FICCI has joined the Green Infrastructure Investment Coalition launched at the ongoing COP 21 in Paris, which aims to bring together investors, governments and development banks to help increase the flow of institutional investor capital to green infrastructure investments around the world. Shifting infrastructure to being low-carbon and climate-resilient (for example, clean energy, low carbon transport, green buildings) will require more investment upfront.
The Green Infrastructure Investment Coalition aims to address the investment challenge of building green infrastructure as it cannot be met with public sector funds and bank finance alone. A key task for the Coalition will be to look for ways to bridge risk gaps to ensure investment profiles can meet the needs of institutional investors. Apart from FICCI, around 11 other organisations from across the world have confirmed their participation in the Green Infrastructure Investment Coalition, including: the Institutional Investor Group on Climate Change (IIGCC), Legal & General Investment Management, AB (global investment-manager with USD464 billion under management); Pax World Management; The Regions20 Coalition; The European Investment Bank; IDBI; India’s Export Import Bank, the National Institute of Public Finance & Policy, Deutsche Bank and Investor Group on Climate Change. The Coalition will help its members to better understand the pipeline of green infrastructure investments; examine barriers to capital flows and propose solutions; shape the capital market instruments needed to ensure capital flows; and also support investors to review asset allocation strategies to make sure they will be able to take advantage of the huge deal flow on the horizon.
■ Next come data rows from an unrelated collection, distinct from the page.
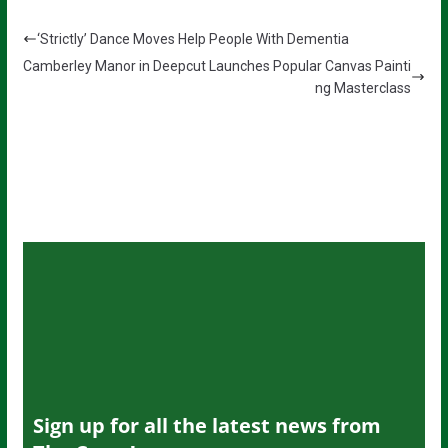
‘Strictly’ Dance Moves Help People With Dementia
Camberley Manor in Deepcut Launches Popular Canvas Painti
ng Masterclass
Sign up for all the latest news from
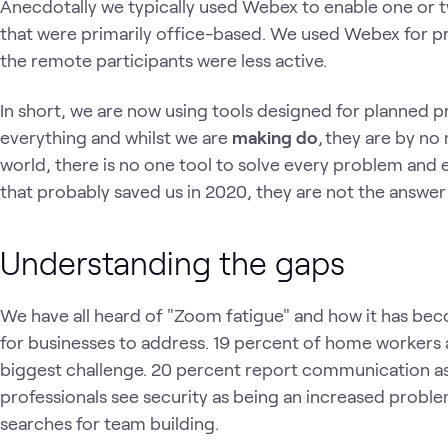
Anecdotally we typically used Webex to enable one or 
that were primarily office-based. We used Webex for p
the remote participants were less active.
In short, we are now using tools designed for planned p
everything and whilst we are
making do
, they are by no 
world, there is no one tool to solve every problem and
that probably saved us in 2020, they are not the answer 
Understanding the gaps
We have all heard of "Zoom fatigue" and how it has bec
for businesses to address. 19 percent of home workers a
biggest challenge. 20 percent report communication as
professionals see security as being an increased proble
searches for team building.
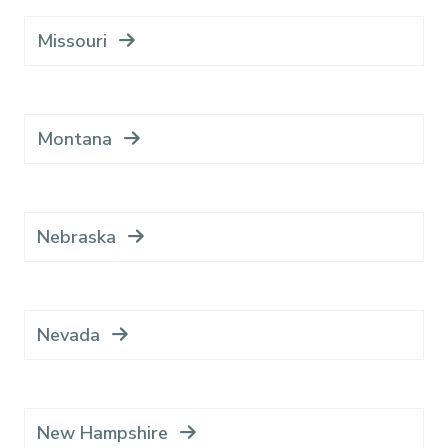
Missouri
Montana
Nebraska
Nevada
New Hampshire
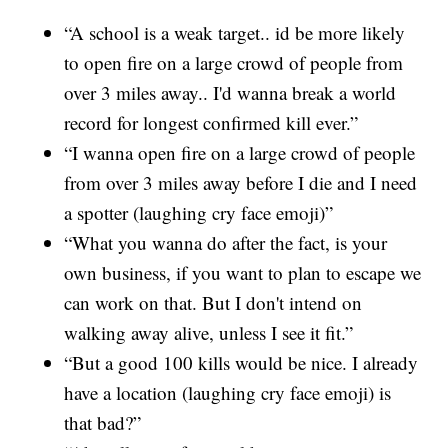
“A school is a weak target.. id be more likely
to open fire on a large crowd of people from
over 3 miles away.. I'd wanna break a world
record for longest confirmed kill ever.”
“I wanna open fire on a large crowd of people
from over 3 miles away before I die and I need
a spotter (laughing cry face emoji)”
“What you wanna do after the fact, is your
own business, if you want to plan to escape we
can work on that. But I don't intend on
walking away alive, unless I see it fit.”
“But a good 100 kills would be nice. I already
have a location (laughing cry face emoji) is
that bad?”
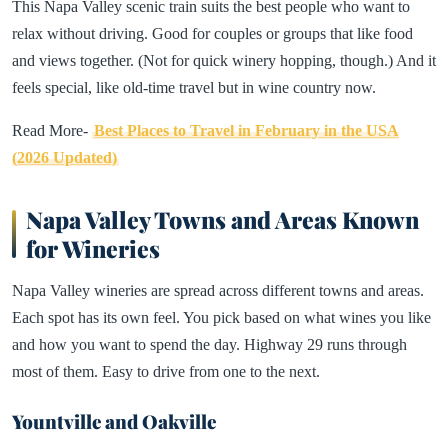
This Napa Valley scenic train suits the best people who want to
relax without driving. Good for couples or groups that like food
and views together. (Not for quick winery hopping, though.) And it
feels special, like old-time travel but in wine country now.
Read More-
Best Places to Travel in February in the USA
(2026 Updated)
Napa Valley Towns and Areas Known
for Wineries
Napa Valley wineries are spread across different towns and areas.
Each spot has its own feel. You pick based on what wines you like
and how you want to spend the day. Highway 29 runs through
most of them. Easy to drive from one to the next.
Yountville and Oakville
The Coalition will hold roundtables to find out about and discuss government green investment plans, including specific pipelines being developed by individual agencies such as State energy and rail companies. Major Coalition activities will include mapping of information such as infrastructure deals by governments to identify deal attributes and participating investors; constituting a Climate Finance Aggregation Platform to tap low-cost capital from bond markets; developing Green Bond Markets in countries such as India, Mexico, Turkey, Canada, California and Brazil; and launching of a “Guide for Scaling-up Green Bond Markets for Sustainable Development” for governments. The Coalition will also help countries to develop green investment plans needed to meet their Intended Nationally Determined Contributions (INDCs). FICCI had undertaken few initiatives in the realm of sustainable financing in the run up to COP 21, such as the “UNEP Conference on Delivering a Sustainable Financial System in India” and a “Conference on Green bonds”. By joining the Green Infrastructure Investment Coalition, FICCI has strengthened its support towards the need for bolstering sustainable financing in the country.